第4話 トンネルの向こう

 由真の車は伊万里から二〇分ほど南下し国道三五号線に出ていた。ここからもこんな夜中の時間では、車も少なく信号も黄色点滅だからほぼノンストップだし、単純な道が続く。やがて上り坂にさしかかった左前方に両親がまだ住んでいる夢高団地のかすかな灯りが見えてきた。 両親には、高校時代、勉強もせずにあんなヤンキーと付き合って、随分と迷惑かけた。これから少しでも親孝行できればと思っていた。しかし、早く孫の顔を見たい両親の気持ちとは裏腹に恋愛感情すら生まれなくなった自分を恨めしく思いながらここをいつも通り過ぎる。

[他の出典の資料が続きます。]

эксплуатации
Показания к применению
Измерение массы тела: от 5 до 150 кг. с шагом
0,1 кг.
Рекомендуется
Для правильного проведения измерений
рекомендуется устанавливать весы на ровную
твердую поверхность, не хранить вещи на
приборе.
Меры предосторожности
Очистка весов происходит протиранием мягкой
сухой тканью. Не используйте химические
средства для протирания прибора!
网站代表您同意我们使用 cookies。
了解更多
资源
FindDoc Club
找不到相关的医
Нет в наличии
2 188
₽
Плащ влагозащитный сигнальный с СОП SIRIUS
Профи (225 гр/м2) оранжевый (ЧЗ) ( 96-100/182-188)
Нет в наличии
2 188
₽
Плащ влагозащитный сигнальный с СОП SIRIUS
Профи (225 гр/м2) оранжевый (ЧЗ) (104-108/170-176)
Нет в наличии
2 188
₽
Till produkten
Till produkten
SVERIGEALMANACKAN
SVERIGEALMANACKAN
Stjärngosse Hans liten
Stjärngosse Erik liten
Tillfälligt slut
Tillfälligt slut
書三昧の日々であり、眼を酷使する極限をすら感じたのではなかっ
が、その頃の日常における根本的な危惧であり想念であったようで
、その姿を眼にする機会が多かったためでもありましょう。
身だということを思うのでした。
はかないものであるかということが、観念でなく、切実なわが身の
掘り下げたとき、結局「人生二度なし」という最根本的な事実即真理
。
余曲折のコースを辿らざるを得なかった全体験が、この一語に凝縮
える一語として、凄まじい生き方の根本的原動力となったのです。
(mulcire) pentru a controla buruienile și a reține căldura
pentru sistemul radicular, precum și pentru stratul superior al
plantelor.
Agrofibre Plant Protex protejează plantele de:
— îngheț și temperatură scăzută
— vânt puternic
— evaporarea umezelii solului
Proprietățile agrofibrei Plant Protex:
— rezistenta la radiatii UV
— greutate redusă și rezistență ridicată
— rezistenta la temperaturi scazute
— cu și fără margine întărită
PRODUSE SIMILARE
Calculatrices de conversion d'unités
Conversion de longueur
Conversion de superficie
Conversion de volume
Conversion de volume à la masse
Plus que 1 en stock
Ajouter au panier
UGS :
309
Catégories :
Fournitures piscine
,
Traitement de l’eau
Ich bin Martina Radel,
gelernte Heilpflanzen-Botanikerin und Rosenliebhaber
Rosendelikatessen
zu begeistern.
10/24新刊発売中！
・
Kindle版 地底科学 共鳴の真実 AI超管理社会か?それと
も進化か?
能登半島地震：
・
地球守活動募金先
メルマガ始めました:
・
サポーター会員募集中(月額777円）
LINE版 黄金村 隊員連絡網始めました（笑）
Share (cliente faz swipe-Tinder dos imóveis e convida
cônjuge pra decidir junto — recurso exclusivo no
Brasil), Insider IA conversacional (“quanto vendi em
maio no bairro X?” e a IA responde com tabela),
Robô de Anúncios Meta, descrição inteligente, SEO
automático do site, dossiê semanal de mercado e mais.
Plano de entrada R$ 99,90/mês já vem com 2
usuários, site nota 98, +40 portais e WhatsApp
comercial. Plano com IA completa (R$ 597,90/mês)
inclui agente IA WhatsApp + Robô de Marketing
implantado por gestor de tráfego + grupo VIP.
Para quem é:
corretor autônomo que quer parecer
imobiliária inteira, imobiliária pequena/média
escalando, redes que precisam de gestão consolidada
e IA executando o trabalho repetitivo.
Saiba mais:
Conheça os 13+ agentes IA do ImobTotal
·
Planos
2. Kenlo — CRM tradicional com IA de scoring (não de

 由真のマンションはここを過ぎて佐世保市街側へ更に十五分ほど行った大塔というところにあった。奇しくも夏希の実家もこの十五分程の間の道から少し入った大塔町内にあった。

 由真は、佐世保までのバイパスに入る交差点で初めて赤信号停止をした。右側にウィンカーを点滅させながら止まったが急に眠気が襲って来たというか気づかず一瞬眠ってしまった。本当に疲れていたのだろう。眠気にも気づかず眠っていたのだ。

 目が覚めて何分経ったかまったく分からなかったが、辺りを慌てて見回して、周りに車はなく、信号は青信号に変わっていた。由真は、ホッとして車を走らせた。右に曲がるといつもの上り坂だったが、何かがいつもと違っていた。周りに人がいなくて暗いのはいつもの事だが、今日の暗さは違う。

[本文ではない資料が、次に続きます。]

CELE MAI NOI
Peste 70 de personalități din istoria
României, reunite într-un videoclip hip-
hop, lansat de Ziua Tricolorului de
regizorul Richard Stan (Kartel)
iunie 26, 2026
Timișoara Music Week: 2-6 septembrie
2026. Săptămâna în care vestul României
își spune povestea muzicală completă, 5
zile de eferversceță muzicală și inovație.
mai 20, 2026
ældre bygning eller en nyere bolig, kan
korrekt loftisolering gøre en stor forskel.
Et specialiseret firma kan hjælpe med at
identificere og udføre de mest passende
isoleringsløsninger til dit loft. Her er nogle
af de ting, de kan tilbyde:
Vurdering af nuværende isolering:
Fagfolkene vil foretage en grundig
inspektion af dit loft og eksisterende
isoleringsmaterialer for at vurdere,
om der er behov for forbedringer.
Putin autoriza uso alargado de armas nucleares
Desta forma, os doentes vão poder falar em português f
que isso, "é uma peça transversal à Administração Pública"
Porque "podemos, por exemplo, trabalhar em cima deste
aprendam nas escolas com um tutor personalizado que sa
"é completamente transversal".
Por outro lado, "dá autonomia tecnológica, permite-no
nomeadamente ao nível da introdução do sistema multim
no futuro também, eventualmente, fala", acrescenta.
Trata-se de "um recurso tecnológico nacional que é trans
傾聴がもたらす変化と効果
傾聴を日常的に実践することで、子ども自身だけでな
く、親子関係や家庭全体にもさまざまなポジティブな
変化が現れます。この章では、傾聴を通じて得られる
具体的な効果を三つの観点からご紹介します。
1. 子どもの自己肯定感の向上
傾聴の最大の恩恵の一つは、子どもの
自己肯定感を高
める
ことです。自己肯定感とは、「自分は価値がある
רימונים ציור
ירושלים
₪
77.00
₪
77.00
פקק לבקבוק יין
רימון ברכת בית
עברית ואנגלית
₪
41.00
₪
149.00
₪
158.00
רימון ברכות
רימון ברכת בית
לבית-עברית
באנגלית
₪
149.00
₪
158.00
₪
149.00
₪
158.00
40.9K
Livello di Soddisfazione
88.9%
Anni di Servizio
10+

――なに?  なんでこんなに暗いの・・・・・・あっ、街灯が灯いてない。

 由真のマンションの方へ向かうバイパスには歩道の街灯が数メートル毎にあって片側二車線の道の広さを感じることが出来るのだが、今夜はそれが灯いておらず、由真の車のヘッドライトだけが暗闇を照らし、道がいつもより狭くなっているように感じた。やがて車は下り坂に入り、直線になった。いつもよりその直線が長く感じ、細く見えた。その長い直線の更に向こうに薄く光があるようだった。いつもより強めにアクセルを踏んでる気もしたが、何キロ出てるかは、確認出来なかった。なかなか届かない、その不思議な光に目が集中してしまっていたのだ。近づいているのか離れているのか良く分からない長い時間が続いた。本能的にこりゃ家には帰れないかも? と思った時、その薄い光とヘッドライトの光が重なって急に更に明るくなった。

――なに? 何これ、なんで?

 由真が眩しさに慣れると道幅が更に狭くなっていて車が離合できるかどうかの山道になって、両脇には雑木林が広がっていた。

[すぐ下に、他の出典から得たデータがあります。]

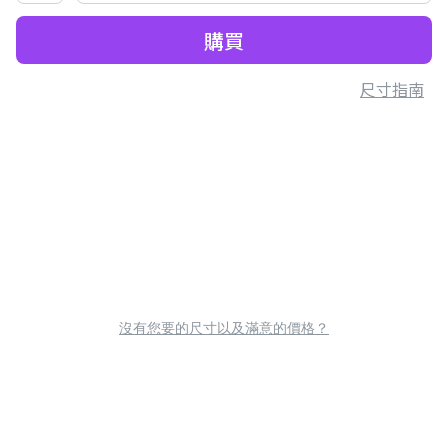
購買
尺寸指南
沒有您要的尺寸以及滿意的價格？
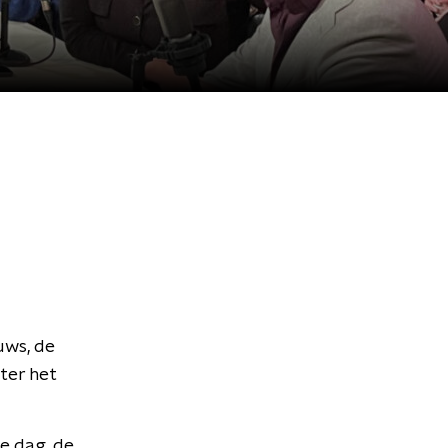
uws, de
ter het
te dag, de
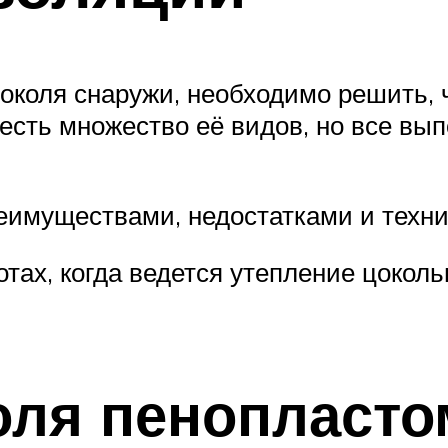
цоколя снаружи, необходимо решить,
 есть множество её видов, но все в
еимуществами, недостатками и техни
тах, когда ведется утепление цоколь
оля пенопласто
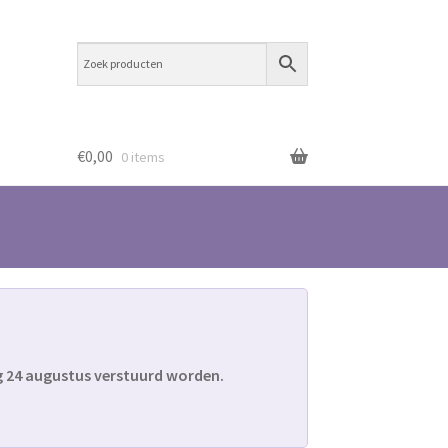
€
0,00
0 items
g 24 augustus verstuurd worden.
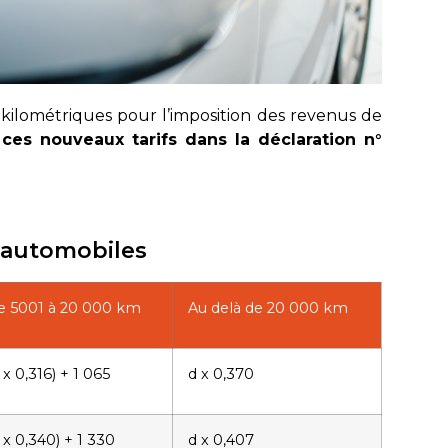
kilométriques pour l’imposition des revenus de
ces nouveaux tarifs dans la déclaration n°
s automobiles
e 5001 à 20 000 km
Au delà de 20 000 km
 x 0,316) + 1 065
d x 0,370
 x 0,340) + 1 330
d x 0,407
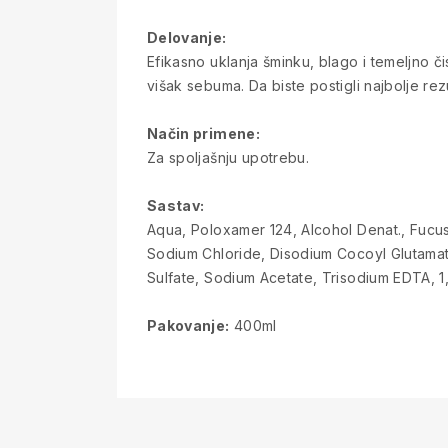
Delovanje:
Efikasno uklanja šminku, blago i temeljno či
višak sebuma. Da biste postigli najbolje rezu
Način primene:
Za spoljašnju upotrebu.
Sastav:
Aqua, Poloxamer 124, Alcohol Denat., Fucus 
Sodium Chloride, Disodium Cocoyl Glutamate
Sulfate, Sodium Acetate, Trisodium EDTA, 
Pakovanje:
400ml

――どこだろう?  あれ、夜中だったよね? 家へはやっぱり無理か。 家に帰れない予感を感じ、意外と冷静に雑木林を眺めた由真は、車を止めることなくそのまま走らせた。山を抜ける事が出来るのだろうかと不安に思ったが道は下っていて、途中で止めるところも無いのでそのまま走った。五分ぐらい経っただろうか雑木林を抜け、目の前に堤防、そしてその先に青い海が見えてきた。道は狭いまま、まっすぐその堤防に突き当たっていた。堤防まで来た由真はその辺りの空き地に車をとめて堤防の切れ間から海を覗いてみた。

――わあ、海だ。青いなあ。声には出さなかったが海が好きな由真は、そう心で叫びながらあの時の海水浴場の香りが懐かしくて階段を降りてしゃがみ込んだ。そして、海水を手でバシャバシャと泡立たせてみた。海は引潮らしく水は澄んでいて底の方まで見ることができた。湾になっているようで二、三百メートル先の対岸にはフェリーの発着場と遠洋にも出そうな漁船が何隻か繋いであった。

――どこなの? 青いなあ。あれ? お腹空いてる。 お腹がグーと鳴った。